> [Problem to solve] Starting at the first line of the data below, write out each line exactly until you reach the line containing "aprovechamiento", and include that line too.

(Extracted page text data)
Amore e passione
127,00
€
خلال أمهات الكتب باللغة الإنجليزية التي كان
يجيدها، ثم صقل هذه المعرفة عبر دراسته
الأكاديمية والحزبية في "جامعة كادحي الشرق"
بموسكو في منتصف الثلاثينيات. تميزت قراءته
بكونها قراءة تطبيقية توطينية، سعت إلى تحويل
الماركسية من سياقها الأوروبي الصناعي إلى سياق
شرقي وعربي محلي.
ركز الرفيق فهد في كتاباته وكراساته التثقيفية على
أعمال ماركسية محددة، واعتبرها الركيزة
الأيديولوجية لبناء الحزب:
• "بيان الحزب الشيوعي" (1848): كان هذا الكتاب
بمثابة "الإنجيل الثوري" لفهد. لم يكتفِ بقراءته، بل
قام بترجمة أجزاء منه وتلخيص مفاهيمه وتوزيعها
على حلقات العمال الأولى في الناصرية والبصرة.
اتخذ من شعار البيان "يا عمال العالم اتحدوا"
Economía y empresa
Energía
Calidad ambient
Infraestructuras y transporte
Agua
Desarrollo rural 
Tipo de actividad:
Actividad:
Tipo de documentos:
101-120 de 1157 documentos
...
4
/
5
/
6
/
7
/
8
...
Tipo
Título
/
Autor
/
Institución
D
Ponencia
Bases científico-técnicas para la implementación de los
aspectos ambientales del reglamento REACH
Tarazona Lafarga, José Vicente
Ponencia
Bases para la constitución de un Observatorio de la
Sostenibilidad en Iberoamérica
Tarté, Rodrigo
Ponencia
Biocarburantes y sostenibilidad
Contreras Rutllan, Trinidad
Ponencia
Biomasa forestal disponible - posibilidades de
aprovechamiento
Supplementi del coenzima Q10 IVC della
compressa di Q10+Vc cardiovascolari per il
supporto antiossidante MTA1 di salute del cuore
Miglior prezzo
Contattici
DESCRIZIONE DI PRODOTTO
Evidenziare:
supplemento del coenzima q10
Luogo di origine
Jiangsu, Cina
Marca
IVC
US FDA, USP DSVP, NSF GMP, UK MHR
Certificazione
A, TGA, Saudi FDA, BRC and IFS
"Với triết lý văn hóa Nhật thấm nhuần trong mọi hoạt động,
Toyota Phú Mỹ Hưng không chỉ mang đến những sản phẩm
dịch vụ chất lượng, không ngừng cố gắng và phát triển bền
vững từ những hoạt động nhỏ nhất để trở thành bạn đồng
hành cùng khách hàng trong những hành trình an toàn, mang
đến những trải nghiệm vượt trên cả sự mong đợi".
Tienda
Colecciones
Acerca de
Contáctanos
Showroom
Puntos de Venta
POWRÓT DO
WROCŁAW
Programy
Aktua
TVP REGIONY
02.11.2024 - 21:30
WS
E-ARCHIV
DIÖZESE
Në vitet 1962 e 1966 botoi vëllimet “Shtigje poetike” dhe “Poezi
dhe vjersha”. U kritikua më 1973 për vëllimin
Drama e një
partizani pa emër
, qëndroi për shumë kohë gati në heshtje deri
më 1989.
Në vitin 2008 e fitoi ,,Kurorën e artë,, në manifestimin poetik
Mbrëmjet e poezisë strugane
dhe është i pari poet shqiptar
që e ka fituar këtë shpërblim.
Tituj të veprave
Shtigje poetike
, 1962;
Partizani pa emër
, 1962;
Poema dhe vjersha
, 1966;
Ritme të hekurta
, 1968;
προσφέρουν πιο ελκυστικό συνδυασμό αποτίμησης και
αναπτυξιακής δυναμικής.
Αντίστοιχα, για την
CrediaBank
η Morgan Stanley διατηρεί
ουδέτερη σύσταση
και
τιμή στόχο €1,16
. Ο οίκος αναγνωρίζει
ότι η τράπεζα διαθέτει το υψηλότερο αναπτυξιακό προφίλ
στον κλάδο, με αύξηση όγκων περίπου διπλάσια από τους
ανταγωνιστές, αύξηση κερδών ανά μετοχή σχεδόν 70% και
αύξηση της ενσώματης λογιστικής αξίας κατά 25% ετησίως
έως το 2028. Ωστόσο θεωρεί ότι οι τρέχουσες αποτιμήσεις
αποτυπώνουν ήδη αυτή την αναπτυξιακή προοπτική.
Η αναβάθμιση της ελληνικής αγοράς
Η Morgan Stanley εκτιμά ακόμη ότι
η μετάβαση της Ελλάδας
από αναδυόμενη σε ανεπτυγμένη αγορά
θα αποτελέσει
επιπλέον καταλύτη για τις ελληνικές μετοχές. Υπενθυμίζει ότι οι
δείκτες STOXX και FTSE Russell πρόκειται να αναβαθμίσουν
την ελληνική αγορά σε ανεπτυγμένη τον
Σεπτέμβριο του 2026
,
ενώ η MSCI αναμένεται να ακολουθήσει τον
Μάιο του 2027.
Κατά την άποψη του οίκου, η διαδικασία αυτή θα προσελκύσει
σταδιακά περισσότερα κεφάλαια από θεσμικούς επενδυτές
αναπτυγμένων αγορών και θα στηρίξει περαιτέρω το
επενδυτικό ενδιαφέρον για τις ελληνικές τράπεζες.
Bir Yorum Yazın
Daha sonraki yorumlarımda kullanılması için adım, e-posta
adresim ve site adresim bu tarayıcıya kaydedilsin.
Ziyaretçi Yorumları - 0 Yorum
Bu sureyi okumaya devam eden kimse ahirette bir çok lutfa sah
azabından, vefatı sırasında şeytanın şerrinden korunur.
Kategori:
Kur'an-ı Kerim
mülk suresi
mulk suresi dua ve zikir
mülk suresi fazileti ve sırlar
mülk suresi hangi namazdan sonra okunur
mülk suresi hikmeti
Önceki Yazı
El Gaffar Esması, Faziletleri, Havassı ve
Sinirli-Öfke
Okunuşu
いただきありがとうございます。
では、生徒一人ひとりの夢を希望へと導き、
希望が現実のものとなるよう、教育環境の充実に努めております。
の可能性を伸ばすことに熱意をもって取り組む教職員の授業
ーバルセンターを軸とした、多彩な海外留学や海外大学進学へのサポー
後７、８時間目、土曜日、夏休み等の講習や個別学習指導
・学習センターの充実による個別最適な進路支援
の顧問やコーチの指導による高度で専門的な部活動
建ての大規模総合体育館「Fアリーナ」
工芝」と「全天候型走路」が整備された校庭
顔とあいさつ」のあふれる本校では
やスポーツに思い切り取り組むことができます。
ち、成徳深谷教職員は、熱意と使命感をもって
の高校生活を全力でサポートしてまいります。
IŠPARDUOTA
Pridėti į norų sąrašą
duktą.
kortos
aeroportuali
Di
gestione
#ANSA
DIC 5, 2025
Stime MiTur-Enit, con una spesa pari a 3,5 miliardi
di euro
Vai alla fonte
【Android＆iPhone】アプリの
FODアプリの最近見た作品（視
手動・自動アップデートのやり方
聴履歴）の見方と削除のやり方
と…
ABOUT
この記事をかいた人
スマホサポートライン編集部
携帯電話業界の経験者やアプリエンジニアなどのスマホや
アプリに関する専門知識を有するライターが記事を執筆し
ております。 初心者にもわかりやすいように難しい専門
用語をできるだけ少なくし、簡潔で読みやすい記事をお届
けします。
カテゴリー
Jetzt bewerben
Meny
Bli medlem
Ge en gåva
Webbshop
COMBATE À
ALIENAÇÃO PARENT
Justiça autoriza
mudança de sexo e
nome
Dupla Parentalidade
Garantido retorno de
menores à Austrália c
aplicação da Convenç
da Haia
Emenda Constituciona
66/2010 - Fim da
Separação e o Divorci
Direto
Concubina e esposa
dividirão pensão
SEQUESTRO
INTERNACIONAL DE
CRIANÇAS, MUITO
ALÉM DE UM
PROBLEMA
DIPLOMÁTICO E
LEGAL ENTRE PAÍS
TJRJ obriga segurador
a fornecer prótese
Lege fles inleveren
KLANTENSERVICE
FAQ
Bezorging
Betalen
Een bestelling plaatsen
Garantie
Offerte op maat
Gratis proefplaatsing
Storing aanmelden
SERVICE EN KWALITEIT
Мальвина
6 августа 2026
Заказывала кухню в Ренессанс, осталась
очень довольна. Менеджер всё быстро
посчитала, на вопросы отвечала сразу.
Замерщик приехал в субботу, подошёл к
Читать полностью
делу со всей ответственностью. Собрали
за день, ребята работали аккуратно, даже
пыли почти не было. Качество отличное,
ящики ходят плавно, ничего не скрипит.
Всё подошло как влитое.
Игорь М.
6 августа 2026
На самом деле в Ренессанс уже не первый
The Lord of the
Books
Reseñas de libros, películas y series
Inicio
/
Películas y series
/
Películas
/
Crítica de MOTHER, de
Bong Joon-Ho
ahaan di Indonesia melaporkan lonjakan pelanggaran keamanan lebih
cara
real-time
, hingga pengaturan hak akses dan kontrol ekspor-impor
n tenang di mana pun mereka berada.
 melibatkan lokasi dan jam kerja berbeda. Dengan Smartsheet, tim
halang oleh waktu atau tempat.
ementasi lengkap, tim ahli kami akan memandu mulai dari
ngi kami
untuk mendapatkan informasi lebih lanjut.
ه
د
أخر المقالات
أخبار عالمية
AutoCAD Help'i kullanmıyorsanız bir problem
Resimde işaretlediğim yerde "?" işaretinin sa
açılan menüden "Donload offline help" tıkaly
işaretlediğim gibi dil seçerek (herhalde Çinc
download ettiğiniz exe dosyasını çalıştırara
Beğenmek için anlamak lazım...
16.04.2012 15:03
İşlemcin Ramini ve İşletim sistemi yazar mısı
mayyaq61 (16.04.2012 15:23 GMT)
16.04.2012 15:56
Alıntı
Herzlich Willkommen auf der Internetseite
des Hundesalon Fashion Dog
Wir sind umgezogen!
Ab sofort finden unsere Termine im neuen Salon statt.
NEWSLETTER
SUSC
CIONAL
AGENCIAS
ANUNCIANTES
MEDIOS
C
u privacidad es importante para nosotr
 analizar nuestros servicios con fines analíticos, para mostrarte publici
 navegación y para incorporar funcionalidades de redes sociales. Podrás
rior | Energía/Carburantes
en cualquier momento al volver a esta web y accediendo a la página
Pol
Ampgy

> [Your response]
Amore e passione
127,00
€
خلال أمهات الكتب باللغة الإنجليزية التي كان
يجيدها، ثم صقل هذه المعرفة عبر دراسته
الأكاديمية والحزبية في "جامعة كادحي الشرق"
بموسكو في منتصف الثلاثينيات. تميزت قراءته
بكونها قراءة تطبيقية توطينية، سعت إلى تحويل
الماركسية من سياقها الأوروبي الصناعي إلى سياق
شرقي وعربي محلي.
ركز الرفيق فهد في كتاباته وكراساته التثقيفية على
أعمال ماركسية محددة، واعتبرها الركيزة
الأيديولوجية لبناء الحزب:
• "بيان الحزب الشيوعي" (1848): كان هذا الكتاب
بمثابة "الإنجيل الثوري" لفهد. لم يكتفِ بقراءته، بل
قام بترجمة أجزاء منه وتلخيص مفاهيمه وتوزيعها
على حلقات العمال الأولى في الناصرية والبصرة.
اتخذ من شعار البيان "يا عمال العالم اتحدوا"
Economía y empresa
Energía
Calidad ambient
Infraestructuras y transporte
Agua
Desarrollo rural 
Tipo de actividad:
Actividad:
Tipo de documentos:
101-120 de 1157 documentos
...
4
/
5
/
6
/
7
/
8
...
Tipo
Título
/
Autor
/
Institución
D
Ponencia
Bases científico-técnicas para la implementación de los
aspectos ambientales del reglamento REACH
Tarazona Lafarga, José Vicente
Ponencia
Bases para la constitución de un Observatorio de la
Sostenibilidad en Iberoamérica
Tarté, Rodrigo
Ponencia
Biocarburantes y sostenibilidad
Contreras Rutllan, Trinidad
Ponencia
Biomasa forestal disponible - posibilidades de
aprovechamiento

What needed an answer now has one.